Summary: Researchers examined the effects oxytocin and vasopressin had on perceptions of social dominance. Oxytocin increased perception of greater dominance. Neuroimaging revealed the findings were also reflected in changes in brain regions associated with social perception.
Source: Center for BrainHealth
Cues signaling trust and dominance are crucial for social life. Recent research from Dr. Dan Krawczyk’s lab at the Center for BrainHealth explored whether administering two chemically similar hormones known to affect social cognition – oxytocin and vasopressin – would influence the perception of trustworthiness and/or social dominance. This research extended previous studies on the effects of oxytocin, which had inconsistent findings and only explored its influence on perceptions of trustworthiness.
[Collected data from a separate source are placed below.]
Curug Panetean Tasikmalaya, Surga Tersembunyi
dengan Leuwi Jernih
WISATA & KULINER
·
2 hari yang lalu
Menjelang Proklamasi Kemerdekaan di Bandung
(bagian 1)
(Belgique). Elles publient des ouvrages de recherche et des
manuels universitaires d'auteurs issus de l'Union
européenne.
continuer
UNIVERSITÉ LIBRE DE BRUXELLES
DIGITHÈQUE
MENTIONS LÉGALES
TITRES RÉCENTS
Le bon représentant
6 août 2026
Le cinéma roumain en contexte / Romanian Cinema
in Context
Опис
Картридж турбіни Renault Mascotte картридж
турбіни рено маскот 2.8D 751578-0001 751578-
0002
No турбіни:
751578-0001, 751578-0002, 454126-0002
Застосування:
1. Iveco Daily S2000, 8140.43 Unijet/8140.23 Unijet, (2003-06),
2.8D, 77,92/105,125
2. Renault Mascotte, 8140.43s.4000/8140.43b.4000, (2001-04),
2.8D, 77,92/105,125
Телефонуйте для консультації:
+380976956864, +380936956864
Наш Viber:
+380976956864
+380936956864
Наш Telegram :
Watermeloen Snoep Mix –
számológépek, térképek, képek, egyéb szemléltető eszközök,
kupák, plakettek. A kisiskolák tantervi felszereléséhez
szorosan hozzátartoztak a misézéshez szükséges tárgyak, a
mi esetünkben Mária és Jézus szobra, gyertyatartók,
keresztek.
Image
In the study, a group of 20 men observed images of human faces with neutral expressions and rated the levels of trustworthiness and social dominance perceived. They repeated this exercise under three conditions: with oxytocin, with vasopressin and with a saline placebo. The results are published in Psychoneuroendocrinology.
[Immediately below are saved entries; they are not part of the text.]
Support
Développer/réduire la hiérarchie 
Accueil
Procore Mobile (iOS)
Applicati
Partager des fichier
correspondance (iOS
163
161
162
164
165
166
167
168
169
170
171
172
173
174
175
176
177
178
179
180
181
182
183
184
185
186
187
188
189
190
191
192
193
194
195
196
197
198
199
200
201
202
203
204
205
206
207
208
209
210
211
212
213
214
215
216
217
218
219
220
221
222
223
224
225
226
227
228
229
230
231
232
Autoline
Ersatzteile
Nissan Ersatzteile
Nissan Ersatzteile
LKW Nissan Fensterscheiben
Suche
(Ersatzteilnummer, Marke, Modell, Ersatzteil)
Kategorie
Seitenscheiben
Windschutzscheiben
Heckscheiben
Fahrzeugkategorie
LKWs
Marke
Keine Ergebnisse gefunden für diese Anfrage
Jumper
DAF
Functional Magnetic Resonance Imaging (fMRI) scans demonstrated that both hormones affected brain activity across both trustworthiness and dominance, indicating that the hormones have the potential to affect the brain even when the changes do not reach a threshold of observable behavior. Moreover, oxytocin consistently led a perception of greater dominance. This novel finding was also reflected in changes in regions of the brain related to social perception as observed in the fMRI scans.
“This research is important because it grows our understanding of the way people take in social information or social cues,” said lead author Dr. Adam Teed, whose 2015 Linda and Joel Robuck Distinguished New Scientist Friends of BrainHealth Award partially funded this research.
Center for BrainHealth
Kathryn Simmons – Center for BrainHealth
The image is in the public domain.
Original Research: Closed access
“The influence of oxytocin and vasopressin on men’s judgments of social dominance and trustworthiness: An fMRI study of neutral faces”. Adam R. Teed, Kihwan Han, Jelena Rakic, Daniel B. Mark, Daniel C. Krawczyk.
The influence of oxytocin and vasopressin on men’s judgments of social dominance and trustworthiness: An fMRI study of neutral faces
Cues signaling trust and dominance are crucial for social life. Previous studies on the effects of oxytocin (OT) nasal sprays on trustworthiness evaluations have been inconsistent and its influence on dominance is unknown. Vasopressin (AVP) may also influence social cue perception, but even fewer investigations have evaluated this possibility. We evaluated the effects of intranasal OT and AVP compared to placebo control during three double-blinded functional magnetic resonance imaging sessions. Twenty males received a pseudo-randomized order of nasal spray conditions and rated the trustworthiness and dominance of neutral faces. OT increased facial dominance ratings compared to placebo. Neuroimaging results revealed an inverse relationship between brain activation and face ratings for OT compared to placebo in regions involved in processing emotional expressions. Specifically, the right superior temporal gyrus was attenuated as ratings increased and the left precuneus selectively diminished with increasing dominance ratings. Additionally, OT increased functional connectivity between frontoparietal regions and the right amygdala for faces rated as highly dominant, but OT increased connectivity between the fusiform gyrus, hippocampus, and bilateral ventral tegmental area (VTA) for faces perceived as highly trustworthy. Overall, OT increased the perception of dominance but did not influence trustworthiness judgments. However, we observed regional neural effects for OT that differed between judgments of trustworthiness and dominance. AVP attenuated left temporoparietal junction activity as face ratings increased, a result consistent with AVP influencing mentalization. AVP also led to increased left amygdala and right VTA connectivity with the putamen, which is consistent with cue-driven, habitual responses.